→ **Texto fornecido**:
******************************

A "Hollyweird" de Cronenberg.

O que sempre chamou-me a atenção no trabalho de David Cronenberg é o modo como o diretor consegue fazer com que se perceba a estranheza de coisas curriqueiras. Sob sua ótica, tudo que nos é familiar se torna distorcido. O clima de quase todos os longas que dirigiu é tenso. O cenário é sempre conhecido, sem maiores alterações entre o mundo primário (real) e o secundário (ficcional), porém temos sempre a sensação de que algo não está certo, de que alguma coisa está fora da ordem. E isso não se resume ao mundo sub-criado, mas também aos seus personagens.

******************************

→ **Material apresentado**:

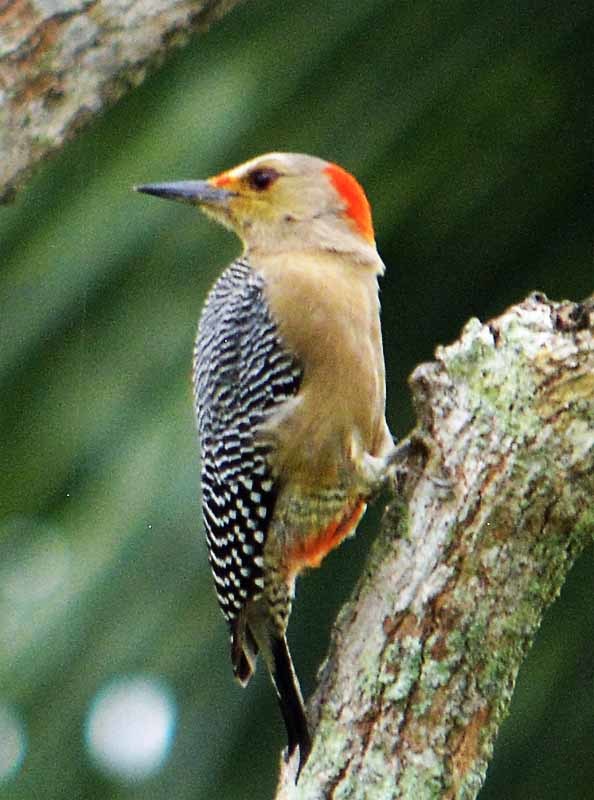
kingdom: Animalia
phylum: Chordata
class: Aves
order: Piciformes
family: Picidae
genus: Melanerpes
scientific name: Melanerpes aurifrons
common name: Golden-fronted woodpecker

******************************

→ **Instruções**:
**a.** Segundo o texto sobre o cinema de Cronenberg, qual é o clima de quase todos os longas que ele dirigiu?
**b.** Dê sequência ao texto sobre o cinema de Cronenberg, começando logo depois da última frase apresentada.

→ **Respostas por tarefa**:
**a.** O clima de quase todos os longas que ele dirigiu é tenso.

**b.**
Em "A Mosca", de 1986, apesar de ser considerado um cientista excêntrico, imprevisível, Seth Brundle (Jeff Goldblum), assim que tem contato com a "estranha" segunda cobaia de seu experimento, torna-se, literalmente, outra pessoa, mesmo antes do início de sua mutação genética. Outro exemplo seria o personagem Nikolai de "Senhores do Crime" de 2007, belamente interpretado por Viggo Mortensen, que apesar de ser um homem violento e perigoso, de alguma forma, novamente estranha, nos passa algo de terno que destoa de sua personalidade.

Novamente somos convidados a entrar em mais um mundo sui generis de David Cronenberg em "Mapa para as Estrelas". Após um jejum de 13 anos, o roteirista Bruce Wagner volta a escrever para o cinema e entrega nas mãos do diretor a matéria prima necessária para que este nos apresente sua visão da atual Hollywood, sedutora e venenosa, com seus seletos habitantes, ao mesmo tempo glamourosos e trágicos.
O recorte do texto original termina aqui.